The Financial Services Agency (FSA) of Japan is preparing a comprehensive package of regulations that includes significant changes for digital assets. It’s anticipated that these changes, combining taxation reforms with new legal frameworks, might facilitate the launch of cryptocurrency-backed exchange-traded funds (ETFs) in the country. This step aims to integrate crypto assets into mainstream financial markets and attract a broader investor base.
Overhaul of the Taxation System
One of the primary components of the regulation package involves changes in the taxation of crypto assets. Currently, in Japan, crypto earnings are taxed as “miscellaneous income” with progressive rates exceeding 50%, including local taxes. In contrast, stocks and bonds are taxed at a flat rate of 20%. The new regulations propose evaluating crypto in the same tax category, with the possibility of loss carryforwards for three years. Authorities believe this move will reduce the investor burden and enhance market activity.
According to Nikkei sources, FSA proposed including crypto assets in the 20% fixed tax system by the 2026 fiscal year. Investors will be allowed to carry forward their losses for three years. The agency’s proposal aims to support individual investors by establishing parity with stocks.
FSA officials stated, “Incorporating crypto assets into the same tax regime as stocks will provide significant ease for investors and enhance market activity.”
New Legal Frameworks and ETF Potential
The second aspect of the package aims to reclassify digital assets as “financial products.” With this regulation, FSA can impose standards like insider trading controls, transparency, and investor protection within the crypto market. The legalization of crypto-based ETFs, such as spot Bitcoin
$76,467 funds, is also planned. Experts believe ETFs will offer a regulated and accessible investment alternative, enhancing market transparency.
According to BeInCrypto, FSA plans to establish a new office focused on digital finance and insurance. This step indicates crypto assets’ increasing integration into traditional finance and the need for regular oversight.
An announcement concerning FSA’s internal restructuring stated, “Establishing a separate unit for digital finance will strengthen the oversight related to the sector.”
Market and Participation Overview
Japan’s history in digital assets has been molded by unforeseen risks and lessons learned. The collapse of the Tokyo-based Mt. Gox exchange in 2014 prompted the development of a stricter legal framework for regulators. Today, growth occurs in a more controlled and stable manner.

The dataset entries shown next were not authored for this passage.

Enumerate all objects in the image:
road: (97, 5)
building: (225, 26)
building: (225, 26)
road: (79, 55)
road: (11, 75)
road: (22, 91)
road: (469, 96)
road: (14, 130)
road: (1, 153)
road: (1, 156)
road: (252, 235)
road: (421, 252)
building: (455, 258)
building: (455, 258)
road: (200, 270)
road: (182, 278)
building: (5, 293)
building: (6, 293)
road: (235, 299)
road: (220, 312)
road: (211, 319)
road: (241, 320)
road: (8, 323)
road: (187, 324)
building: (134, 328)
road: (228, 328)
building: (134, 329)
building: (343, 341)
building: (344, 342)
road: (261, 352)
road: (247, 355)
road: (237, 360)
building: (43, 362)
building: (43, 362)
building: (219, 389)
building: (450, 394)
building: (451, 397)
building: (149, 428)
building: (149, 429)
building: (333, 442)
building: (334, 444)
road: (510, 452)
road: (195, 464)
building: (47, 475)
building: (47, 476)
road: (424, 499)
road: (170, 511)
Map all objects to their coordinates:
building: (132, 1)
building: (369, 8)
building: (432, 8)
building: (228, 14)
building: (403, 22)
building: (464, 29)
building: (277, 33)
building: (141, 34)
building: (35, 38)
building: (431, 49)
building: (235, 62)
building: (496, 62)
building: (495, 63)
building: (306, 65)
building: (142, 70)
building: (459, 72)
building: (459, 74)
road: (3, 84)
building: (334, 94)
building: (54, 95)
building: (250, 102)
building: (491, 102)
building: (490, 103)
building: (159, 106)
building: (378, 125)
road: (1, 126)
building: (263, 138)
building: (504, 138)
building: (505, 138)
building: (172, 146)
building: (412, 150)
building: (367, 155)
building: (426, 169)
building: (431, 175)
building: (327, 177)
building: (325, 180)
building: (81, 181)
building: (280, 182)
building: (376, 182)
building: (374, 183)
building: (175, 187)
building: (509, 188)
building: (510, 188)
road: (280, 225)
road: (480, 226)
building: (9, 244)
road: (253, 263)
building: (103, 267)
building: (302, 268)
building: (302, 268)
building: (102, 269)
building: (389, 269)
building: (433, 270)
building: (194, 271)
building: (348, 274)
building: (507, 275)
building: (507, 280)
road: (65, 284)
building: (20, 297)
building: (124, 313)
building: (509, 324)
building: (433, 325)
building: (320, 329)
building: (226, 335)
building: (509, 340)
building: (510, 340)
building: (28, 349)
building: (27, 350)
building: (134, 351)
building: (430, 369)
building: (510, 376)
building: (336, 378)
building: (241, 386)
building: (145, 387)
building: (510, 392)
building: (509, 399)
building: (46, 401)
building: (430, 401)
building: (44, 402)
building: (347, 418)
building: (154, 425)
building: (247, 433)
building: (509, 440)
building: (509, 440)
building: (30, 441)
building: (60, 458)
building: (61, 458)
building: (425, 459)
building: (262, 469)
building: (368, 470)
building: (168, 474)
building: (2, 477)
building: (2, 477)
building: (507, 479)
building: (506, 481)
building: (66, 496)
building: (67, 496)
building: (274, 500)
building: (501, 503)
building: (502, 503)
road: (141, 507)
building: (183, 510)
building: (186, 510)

The Vice President of the Japan Crypto Business Association, Shiraishi, noted that the global digital asset market rose from $872 billion to $2.66 trillion. In Japan, transaction volume is expected to increase from $66.6 billion in 2022 to $133 billion shortly. However, retail investor participation remains low.
A survey by the Cornell Bitcoin Club revealed that 88% of Japanese have never owned Bitcoin. Analysts suggest that high tax burdens and regulatory uncertainties limit widespread individual participation. FSA’s reforms aim to reduce these barriers by simplifying taxation and providing reliable investment paths like ETFs.
Institutional interest appears to be growing. According to a joint survey by Nomura Holdings and Laser Digital, 54% of Japanese institutional investors plan to invest in crypto assets in the next three years, with 62% emphasizing diversification. FSA noted that major financial players are ready for ETFs once regulations finally take effect.
These comprehensive reforms aim to encourage long-term investment and active portfolio diversification in line with Japan’s “New Capitalism” approach. With a clearer legal framework and a reduced tax load, authorities aim for digital assets to be regarded as long-term investments beyond short-term fluctuations.